Symmetry: Culture and Science
Volume 29, Number 4, pages 487-505 (2018)


A way of directly relating both nonlocal and local dynamical laws to associated conservation laws

Laurence I. Gould

Address: Physics Department, University of Hartford, 200 Bloomfield Ave., West Hartford, CT 06117 U.S.A.
E-mail: lgould@hartford.edu

Abstract: The object of this paper is to exhibit a formalism which makes it possible to directly interrelate (i.e., without explicitly employing the Noether theorems and their extensions) “laws (or equations) of motion” to “conservation laws”, “laws (or equations) of continuity”, and “balance laws” for “local” systems (those described by linear second-order differential equations) as well as for “nonlocal” systems (those described by linear second-order integrodifferential equations).

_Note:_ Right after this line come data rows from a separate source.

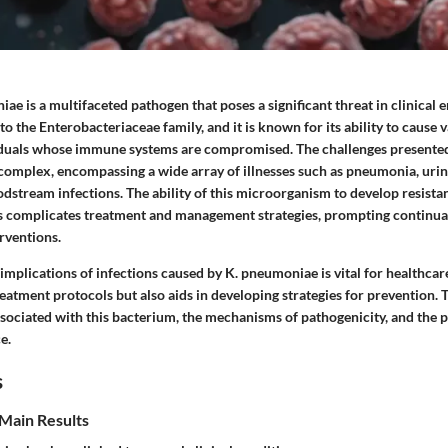
ae is a multifaceted pathogen that poses a significant threat in clinical 
o the Enterobacteriaceae family, and it is known for its ability to cause v
viduals whose immune systems are compromised. The challenges present
omplex, encompassing a wide array of illnesses such as pneumonia, urin
odstream infections. The ability of this microorganism to develop resista
cs complicates treatment and management strategies, prompting continual
rventions.
mplications of infections caused by K. pneumoniae is vital for healthcare
eatment protocols but also aids in developing strategies for prevention. T
ssociated with this bacterium, the mechanisms of pathogenicity, and the p
e.
s
Main Results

The formalism can be applied to physical systems containing particles and fields described by classical or quantum theory and whose relevant equations of motion may be relativistic (Gould, 1989). The formalism can, in particular, facilitate the generation of global conservation laws for such quantities as energy and momentum. Some of the examples will include the usual Schrödinger equation as well as its nonlocal counterpart; both important for a variety of quantum systems. Analogies to more common experience should enable the non-technical reader to gain some helpful understanding of the issues discussed.

Keywords: local, nonlocal, dynamical laws, balance laws, laws of continuity, conserved quantities, variational, Noether.